Your objective: Lay out the lines of the records as a JSON list of strings, one string per line and no blank lines. Start at the line that contains "Golf of Clervaux" and end at the last line of the records, including both.
Supplied material below:
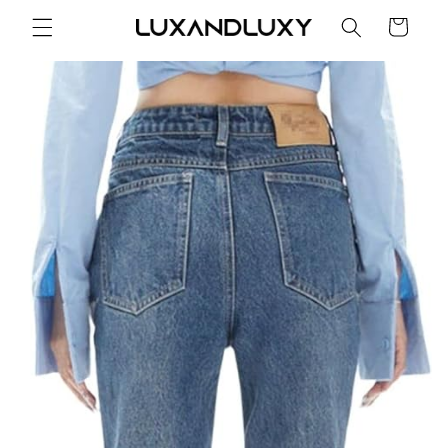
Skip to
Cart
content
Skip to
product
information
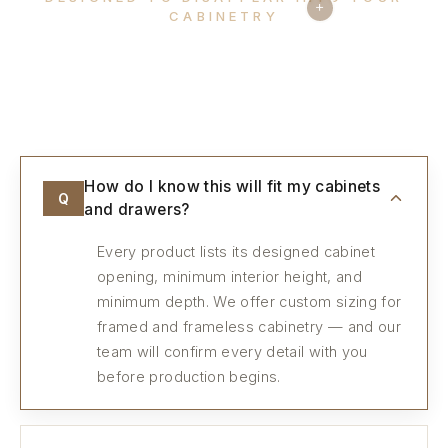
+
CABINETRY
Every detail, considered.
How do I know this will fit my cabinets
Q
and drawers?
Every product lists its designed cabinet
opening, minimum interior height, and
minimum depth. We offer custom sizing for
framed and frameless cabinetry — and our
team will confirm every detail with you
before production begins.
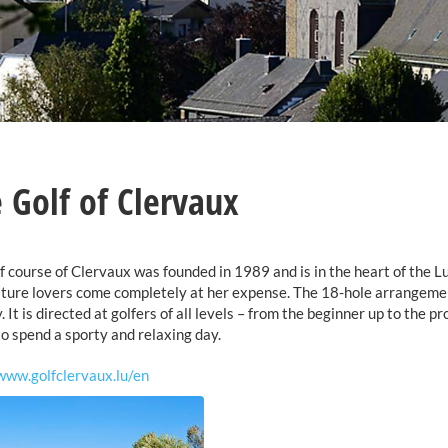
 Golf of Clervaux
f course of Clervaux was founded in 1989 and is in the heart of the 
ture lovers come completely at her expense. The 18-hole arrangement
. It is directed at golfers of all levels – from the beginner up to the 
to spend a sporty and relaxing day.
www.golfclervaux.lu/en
End of Supplied material.
Exercise solution:
[
  " Golf of Clervaux",
  "f course of Clervaux was founded in 1989 and is in the heart of the ",
  "ture lovers come completely at her expense. The 18-hole arrangement",
  ". It is directed at golfers of all levels – from the beginner up to the ",
  "to spend a sporty and relaxing day.",
  "www.golfclervaux.lu/en"
]